When it comes time to render, however, that source needs to be translated. It needs to be translated either to Metal or GLSL, and that step has a cost. Eventually then, that code is compiled to the GPU instruction set and then executed. Starting last year in iOS 11, we added a new way of writing CI kernels, which has some significant advantages. And that's CI kernels based on the Metal shading language. In this case, you have your source in your project and this is -- this source is complied at build time rather than at runtime.
As before, you substantiate a kernel based on this code by using the kernel with Metal function name and binary data.
The advantage here is that this data can be applied without paying the cost of an additional compile.
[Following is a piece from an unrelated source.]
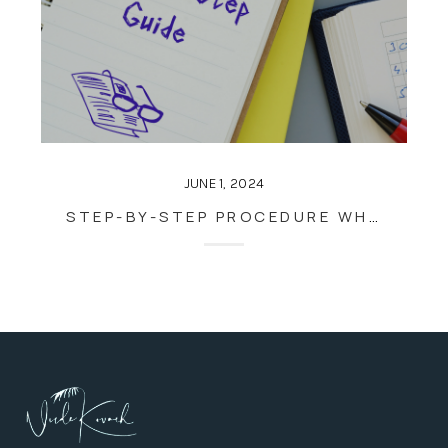
JUNE 1, 2024
STEP-BY-STEP PROCEDURE WHEN BUYING A HOUSE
The caveat, however, is it works on Metal backed CI context. But it gives a big performance advantage. So, starting in this release we're going to be marking the CI kernel language as deprecated, because while we will continue to support this language, we feel that the new way of writing Metal kernels offers a lot of advantages to you, the developer. For one thing, you get the performance advantage I outlined earlier, but it also gives you the advantage of getting build time syntax coloring on your code and great debugging tools when you're working with your Metal source.
So, great. So, with that in mind I want to talk about a few other things that we've added to our kernel language. For one thing, we have added half float support.